Wir hatten wieder einmal einige Fragen gestellt, deren Erste sich darum drehte, was genau man warum ablehnt und ob die Gründe von Euch als Szene-typisch angesehen werden.

Es wurde, auch in Kurzbeiträgen von Satoria und Markus, eine vielfältige Menge an Gründen genannt, von denen euch insbesondere Diskriminierung, Egoismus, soziale Verrohung, Schnelllebigkeit, Grausamkeit, Oberflächlichkeit, Konsumwahn, Umweltzerstörung, Konservativismus, Religion und Kleingeistigkeit am am häufigsten gegen den Strich ging. Bei manchen, wie Tanzfledermaus, Svartur Nott oder der Fledermama resultiert dies in ausgeprägter Misantrophie und der Erkenntnis: „(…) allgemein ist der Mensch einfach scheiße„.
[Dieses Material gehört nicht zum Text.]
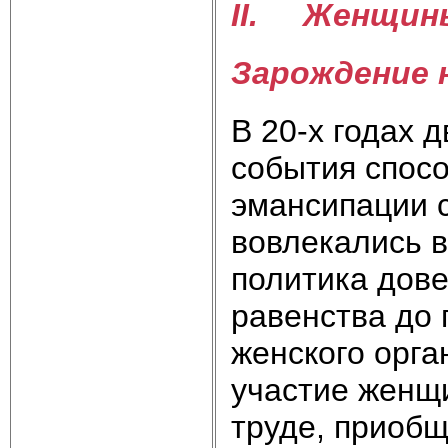
II. Женщины
Зарождение 
В 20-х годах 
события спос
эмансипации 
вовлекались в
политика дове
равенства до 
женского орга
участие женщ
труде, приобщ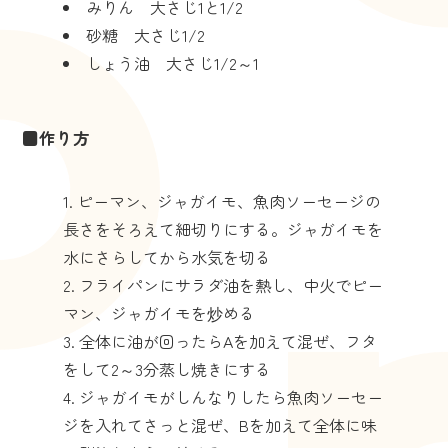
みりん 大さじ1と1/2
砂糖 大さじ1/2
しょう油 大さじ1/2～1
■作り方
ピーマン、ジャガイモ、魚肉ソーセージの
長さをそろえて細切りにする。ジャガイモを
水にさらしてから水気を切る
フライパンにサラダ油を熱し、中火でピー
マン、ジャガイモを炒める
全体に油が回ったらAを加えて混ぜ、フタ
をして2～3分蒸し焼きにする
ジャガイモがしんなりしたら魚肉ソーセー
ジを入れてさっと混ぜ、Bを加えて全体に味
Bezugnehmend auf den zweiten Frageteil sehen die Beitragsschreiber GM, Lilia, Orphi, Tanzfledermaus und Prinzessin ihre Gründe Kritik an der Gesellschaft zu üben nicht als szene-typisch an. Orphi meint dazu „(…) es ist doch Blödsinn, heute anzunehmen, dass Gothic auf einer Art Gesellschaftskritik beruht, die uns dazu bringt, dass wir uns anders verhalten als der Rest der Gesellschaft. Ganz im Gegenteil. Bis auf einige wenige Ausnahmen verhalten wir uns im Alltag unauffällig, verdecken unsere Sidecuts, wenn es der Arbeitgeber verlangt, ziehen uns moderate schwarze Klamotten von H & M an und erzählen andauernd jedem, der es hören oder nicht hören will, dass wir „ganz normal“ sind.“) und stellt damit bereits die Prämisse, Goth und Gesellschaftskritik hätten etwas miteinander zu tun, in Frage.
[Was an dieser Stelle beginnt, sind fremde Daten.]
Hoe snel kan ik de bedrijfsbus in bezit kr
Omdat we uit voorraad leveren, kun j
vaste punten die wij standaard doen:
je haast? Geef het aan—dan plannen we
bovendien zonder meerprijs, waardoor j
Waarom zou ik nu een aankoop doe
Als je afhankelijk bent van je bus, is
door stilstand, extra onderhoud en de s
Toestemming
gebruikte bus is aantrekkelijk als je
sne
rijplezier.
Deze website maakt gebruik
Auf der anderen Seite sind für die Fledermama, Kathi, Majudi, Marion, Svartur Nott und Teufelsweib die Themen Soziale Kälte, Kleingeistigkeit (vor allem beim Thema Geschlecht und Gefühl) und nicht zuletzt Religionskritik mehr oder minder Bestandteil der Schwarzen- und/oder Gothic-Szene. Beim Lesen fiel auf, dass sich so mancher Beitragsschreiber ungern festlegen wollten, ob Gesellschaftskritik szene-typisch ist, oder nicht. Lilia bringt es auf den Punkt und sagt: „Ich habe sowohl außerhalb, als auch innerhalb der Szene Personen kennengelernt, die der gleichen oder ähnlichen Meinung im Hinblick auf die Gesellschaft sind wie ich. Aus diesem Grund würde ich nicht behaupten, dass die Ansichten, die ich habe, zwangsweise szenetypisch sind.“

Eine beachtenswerte Sichtweise in Punkto Abgrenzung zeigte zudem GM auf, welche sich selbst fragte, was zuerst da war: Abgrenzung und Entwicklung ihrer Vorlieben oder ihre Vorlieben und daraus resultierende Ab-/Ausgrenzung?
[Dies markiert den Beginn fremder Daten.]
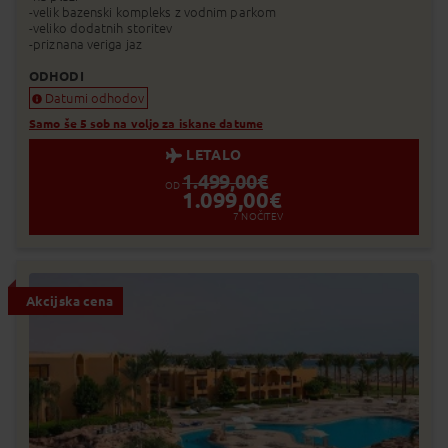
-velik bazenski kompleks z vodnim parkom
-veliko dodatnih storitev
-priznana veriga jaz
ODHODI
Datumi odhodov
Samo še 5 sob na voljo za iskane datume
LETALO
1.499,00
€
OD
1.099,00
€
7
NOČITEV
Akcijska cena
Einen ähnlichen Standpunkt beschreibt Majudi und geht dabei in ihrem Beitrag näher auf die Schutzfunktion der Gothic-Szene ein, welche bei ihr eher eine Motivation für Abgrenzung und Rückzug war, als Provokation, Auflehnung und/oder Gesellschaftskritik.

Ist Euer Kleidungsstil, Euer Styling und Euer Körper Ausdrucksmittel einer Rebellion oder wollt ihr Euch nur wohlfühlen?

Für die Schreiberlinge steht der Wohlfühlaspekt bei ihrer Kleidungsauswahl klar und deutlich im Vordergrund, des Weiteren wurde bei Vielen die Kleidung als Ausdruck der eigenen ästhetischen Vorstellungen genannt, was ja im Mai-Beitrag bereits herausgestellt wurde. Was allerdings den Symbolwert der Kleidung in Bezug auf Rebellion und/oder bewusste und unprovozierte Abgrenzung betrifft, gehen die Ansichten auseinander. Während Orphi und Prinzessin meinen, dass sie noch nie schwarze Klamotten angezogen hätten, um zu rebellieren oder sich bewusst abzugrenzen, sinniert die Tanzfledermaus, dass es „vielleicht ja ein unbewusster Protest-Look ist, da man ja irgendwie doch sein Inneres zum Ausdruck bringt, wie man sich kleidet und gibt“. In die Kerbe mit der Autentizität schlagen Svartur Nott, als auch Teufelsweib, welche sich nur in Kleidung wohlfühlen kann, mit der sie sich verbunden fühlt und repräsentieren kann. Ihre Kleidung ist zugleich „Ausdruck ihrer Selbst und ihrer Weltsicht„.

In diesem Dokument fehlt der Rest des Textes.